La tragedia de Varsovia, contada en tiempo presente
Estoy en una sala de teatro, en el Centro Cultural General San Martín, y si pudiera lloraría a gritos. En el escenario hay una actriz que es ella misma y también es otra –esto es el teatro–: es la voz de una mujer que vivió hace mucho tiempo, que nos mira y nos cuenta lo que le está ocurriendo allí, ahora, en el escenario y allí, un día de 1944, en Varsovia.
Hubo un alzamiento en la ciudad, la población entera se levantó contra la ocupación alemana, y la respuesta del ejército nazi fue feroz. Nada quedó en pie. Pocos quedaron vivos.
La mujer que nos habla está embarazada y lleva, uno en cada mano, dos hijos pequeños. Está sentenciada, como el resto de la ciudad. Por todos lados hay filas de civiles que son empujados al pelotón de fusilamiento. Pide piedad, no se le otorga. Ni siquiera la envían al paredón. Ahí mismo, donde está, escucha los disparos. Uno va directo al niño que sostiene su mano derecha; otro, al que sostiene la izquierda. Los ve morir antes de recibir el tiro que le destrozará la cara sin llegar a matarla. Mal que le pese a la bestia que creyó cumplir su misión, sobrevivirán ella y el bebé que late en su vientre. Y lo ocurrido aquel día se contará y nos hará añicos el corazón a los que asistimos, en este momento, a su representación.
La obra se llama Chicos de Varsovia; la escribió y dirige Dennis Smith a partir del libro homónimo de Ana Wajszczuk: en esa obra, la autora realiza una investigación sobre el alzamiento de Varsovia en general y sus propios orígenes en particular.
En la obra de teatro, la actriz Laura Oliva se mete en la piel de Ana, una periodista descendiente de polacos que siempre supo que en su familia había algo así como una zona de silencio pesado. Su abuelo jamás había dicho una palabra sobre la guerra ni –mucho menos– sobre la historia de tres parientes muy jóvenes, hermanos entre sí, que habían participado y muerto en el alzamiento.

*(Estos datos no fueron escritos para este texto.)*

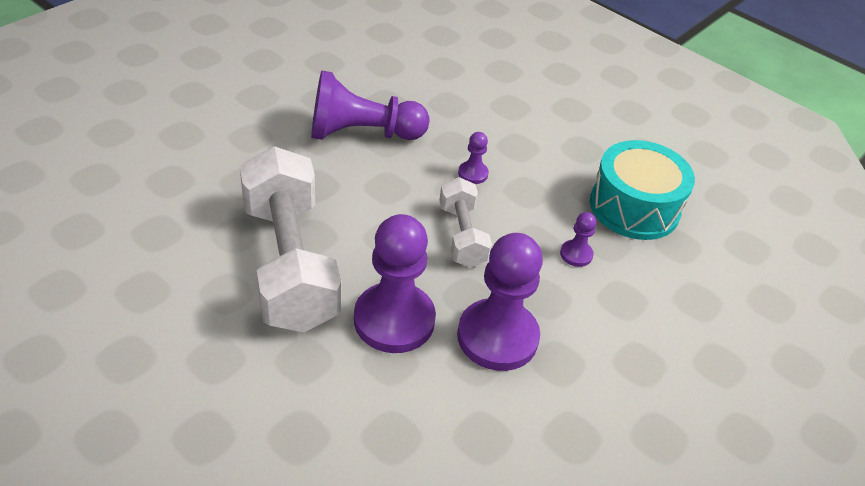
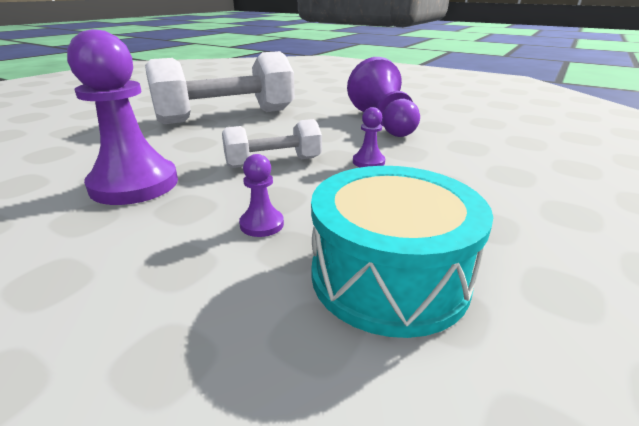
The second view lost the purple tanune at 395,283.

Ana –la de la obra– viaja con la madre a Varsovia. Descubre que el mayor de aquellos chicos tenía 20 años; el menor, 15, y la del medio –que también se llamaba Ana–, 18. La periodista, que tiene más de cuarenta, se espanta ante el escándalo de esas vidas segadas tan antes de tiempo. A su lejana, joven y valiente familiar le tocó un raro privilegio: es la única que fue enterrada en una tumba con su nombre. De los dos varones, solo quedó una carta escrita por el mayor (tal vez el más formado políticamente) antes de morir; después, el silencio. Nadie sabe dónde están sus restos ni los de su hermanito de 15.
Lo impresionante de Chicos de Varsovia es el modo en que Dennis Smith utiliza lenguajes contemporáneos para tocar el hueso de una tragedia ocurrida en el siglo XX. Incluso podría decirse que es audaz: la puesta en escena no le teme a la irrupción del humor, las canciones, los juegos lumínicos, las coreografías nacidas de la dura fibra de la danza urbana. No hay reconstrucción de época, sino pura materialidad del presente. Son la carnadura actoral y la intensidad de la palabra las que nos sumergen en el abismo abierto en Varsovia un año antes de que finalizara la Segunda Guerra Mundial.
A Laura Oliva la acompañan Aymará Abramovich, Franco Acevedo, Julián Chertkoff, Cristina Dramisino, Catalina Fusari, Georgina Mazzotta, Maia Muravchik y Valeria Rey: un puñadito de personas que nos cuentan la catástrofe de una ciudad, el aniquilamiento de miles de familias.
La investigación de Wajszczuk se basa en testimonios, archivos, documentos. Pero también en impresiones como la que se filtra en un momento de la obra, cuando Ana pasea por Varsovia y cae en la cuenta: todo lo que la rodea es reconstrucción; fachadas flamantes que imitan lo que hubo antes de las fatídicas jornadas de 1944. Los caminos de la reparación son extraños; la compulsión a la repetición de la historia, aterradora.